# Ideas for Center Dash Compartment Thing



## McNeo (Dec 17, 2013)

So, this little compartment thing in the cent of the dash feels kind of useless, I'd like to do something with it. I have the LT so it's got the cover.

I was thinking of like a flip-up screen or something? Or simply a tablet for navigation and Pandora. (I have the Infotainment thing, but OnStar navigation is a joke)

I don't know, anything really, but I want to do something.

Any ideas? Or what have you done?


----------



## chevycruze2012 (Nov 13, 2012)

Only suggestion I have is add a gauge pod. There is an aftermarket gauge pod that hold 3 gauges. Other than that, add the tweeter speaker there that is in the LTZ models. Im not sure what you have to hook up to make it work. But it would be worth checking into. I thought about doing it to mine because id like that extra sound in the center. If I did, id replace all the door speakers and tweeters in the a pillars that run with the windshield since im going to want better speakers.


----------



## Camcruse (Oct 4, 2011)

I keep my antenna in there for my in dash gps unit and my EZpass.


----------



## CruzeEcoBlueTopaz (Jan 5, 2012)

I wouldnt recommend putting anything important in that compartment. In the summertime it gets extremely hot.


----------



## obermd (Mar 3, 2012)

I keep napkins and my glasses cleaning cloth in there.


----------



## Mick (Dec 31, 2011)

You must not like grand funk if you're keeping the CD's in there.

Definitely do not put pens, chocolate or tiny babies in there.

Sent from AutoGuide.com Free App


----------



## McNeo (Dec 17, 2013)

CruzeEcoBlueTopaz said:


> I wouldnt recommend putting anything important in that compartment. In the summertime it gets extremely hot.


Tried keeping winter gloves in there for this reason, didn't help, lol.



Mick said:


> You must not like grand funk if you're keeping the CD's in there.
> 
> Definitely do not put pens, chocolate or tiny babies in there.


What if I skewer a tiny chocolate baby with a pen and put that in there?


----------



## brian v (Dec 25, 2011)

How about snickers , is that where you've been hiding them . Snickers ....


----------



## chevycruze2012 (Nov 13, 2012)

brian v said:


> How about snickers , is that where you've been hiding them . Snickers ....


That's where id put mine if it had a mini fridge in it LOL. I have been trying to find the perfect stash point for my snickers =]. Gotta love snickers tho. Its my favorite candy..


----------



## chevycruze2012 (Nov 13, 2012)

brian v said:


> Seriously though Cd's fit in that little tight hole , just Fine


HAHAHAHA....you said tight hole. That's what she said LMAO =]. Just kidding brian


----------



## Action Hank (Jan 9, 2013)

I used to keep pens in there.
The color of the pen was totally faded and the ink inside was totally dry. I had to find out the hard way when i'd left my bag somewhere and needed a pen badly xD


----------



## spacedout (Dec 7, 2010)

CruzeEcoBlueTopaz said:


> I wouldnt recommend putting anything important in that compartment. In the summertime it gets extremely hot.
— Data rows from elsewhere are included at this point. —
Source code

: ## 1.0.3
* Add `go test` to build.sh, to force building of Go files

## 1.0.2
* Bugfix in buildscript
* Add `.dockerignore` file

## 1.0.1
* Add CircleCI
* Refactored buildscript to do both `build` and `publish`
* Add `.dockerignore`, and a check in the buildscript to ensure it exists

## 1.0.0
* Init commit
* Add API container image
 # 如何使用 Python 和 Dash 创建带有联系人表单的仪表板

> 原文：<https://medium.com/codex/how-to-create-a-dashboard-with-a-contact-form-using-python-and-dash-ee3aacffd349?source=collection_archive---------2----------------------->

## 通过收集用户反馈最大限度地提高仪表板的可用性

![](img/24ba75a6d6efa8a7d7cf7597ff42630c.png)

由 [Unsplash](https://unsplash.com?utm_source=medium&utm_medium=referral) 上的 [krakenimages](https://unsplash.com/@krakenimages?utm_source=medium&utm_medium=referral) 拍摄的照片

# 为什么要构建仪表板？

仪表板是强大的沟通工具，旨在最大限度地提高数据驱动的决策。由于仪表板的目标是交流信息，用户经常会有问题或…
I have jokingly called that compartment the sandwich warmer, Think all one would need to do is wrap a sandwich in some aluminium foil and drive for a few hours or park in the sun fro 10-15 minutes. Had my phone in that pocket when parked, when I went to retrieve it there was a message on the screen that power was turned off due to high battery temperature. 



I mounted my Garmin Nuvi 50LM in that pocket, I ran a 6ft USB cable through the dash from rear seat power port, that way I still have my front one to charge other devices. In the winter I leave the GPS sitting there all the time, however in the summer it gets way to hot so I have to move it everytime I park & only use when needed. 









http://www.cruzetalk.com/forum/memb...4-dash-compartment-picture10688-cruze-gps.jpg


----------



## Action Hank (Jan 9, 2013)

spacedout said:


> I have jokingly called that compartment the sandwich warmer, Think all one would need to do is wrap a sandwich in some aluminium foil and drive for a few hours or park in the sun fro 10-15 minutes. Had my phone in that pocket when parked, when I went to retrieve it there was a message on the screen that power was turned off due to high battery temperature.
> 
> 
> 
> ...


Leaving electronics in there is a dangerous game xD


----------